25 (BLM‑TOPOIII ‑RMI1‑RMI2) et STR (Sgs1‑Top3‑Rmi1) chez l’homme et la levure, respectivement (Chen et al., 2014; Matos et West, 2014). Les contraintes de l’ADN liées à la migration des HJ sont relâchées par la topoisomérase jusqu’à la formation d’un hémicaténane, une structure où un brin de l’ADNdb est enroulé autour du brin du second ADNdb en un point, qui est ensuite résolue par RMI1/Rmi1. Dans certains cas la dissolution des HJ est impossible. Ces structures à quatre brins sont alors résolues par des résolvases, dont la principale est GEN1/Yen1 (Ip et al., 2008). Ces nucléases forment un dimère au centre de la HJ et réalisent deux incisions sur l’un ou l’autre de ses bras, conduisant ou non à la formation de crossover.

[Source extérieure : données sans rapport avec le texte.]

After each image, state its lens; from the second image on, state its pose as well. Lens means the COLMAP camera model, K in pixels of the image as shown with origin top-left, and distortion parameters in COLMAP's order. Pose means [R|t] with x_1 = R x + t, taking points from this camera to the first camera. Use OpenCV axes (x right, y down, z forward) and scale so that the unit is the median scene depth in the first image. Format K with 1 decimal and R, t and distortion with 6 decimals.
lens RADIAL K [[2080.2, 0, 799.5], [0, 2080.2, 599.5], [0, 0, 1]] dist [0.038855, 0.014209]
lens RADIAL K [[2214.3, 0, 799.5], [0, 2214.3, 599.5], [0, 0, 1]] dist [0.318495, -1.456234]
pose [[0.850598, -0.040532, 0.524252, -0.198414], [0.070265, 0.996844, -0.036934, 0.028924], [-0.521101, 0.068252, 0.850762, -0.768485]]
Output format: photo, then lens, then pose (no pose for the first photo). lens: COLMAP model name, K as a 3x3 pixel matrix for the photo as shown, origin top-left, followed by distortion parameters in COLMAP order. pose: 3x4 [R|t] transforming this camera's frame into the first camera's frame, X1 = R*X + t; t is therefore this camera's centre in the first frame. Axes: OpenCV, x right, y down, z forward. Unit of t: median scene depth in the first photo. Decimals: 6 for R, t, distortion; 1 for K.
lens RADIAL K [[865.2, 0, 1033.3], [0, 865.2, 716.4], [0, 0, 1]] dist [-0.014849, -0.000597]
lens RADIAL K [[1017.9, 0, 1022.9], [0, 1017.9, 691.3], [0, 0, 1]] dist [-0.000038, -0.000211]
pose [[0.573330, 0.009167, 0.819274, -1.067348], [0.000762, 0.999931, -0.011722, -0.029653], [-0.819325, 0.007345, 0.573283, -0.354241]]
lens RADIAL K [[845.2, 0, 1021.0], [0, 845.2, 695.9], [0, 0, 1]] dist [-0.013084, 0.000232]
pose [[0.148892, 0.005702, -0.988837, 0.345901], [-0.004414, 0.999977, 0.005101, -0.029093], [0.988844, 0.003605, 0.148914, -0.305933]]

Comme pour les autres eucaryotes, la réparation des cassures double brin dans le génome nucléaire des plantes utilise principalement des mécanismes de jonction d’extrémités (NHEJ, MMEJ) plutôt que la recombinaison homologue (Puchta, 1999). La machinerie de recombinaison est très conservée au sein des organismes et les plantes présentent des homologues à pratiquement tous les facteurs énoncés précédemment (Schuermann et al., 2005). La HR chez les plantes est liée à d’autres mécanismes tels que le nucleotide excision repair (NER) ou la photomorphogénèse (Lieberman et al., 2004; Molinier et al., 2008).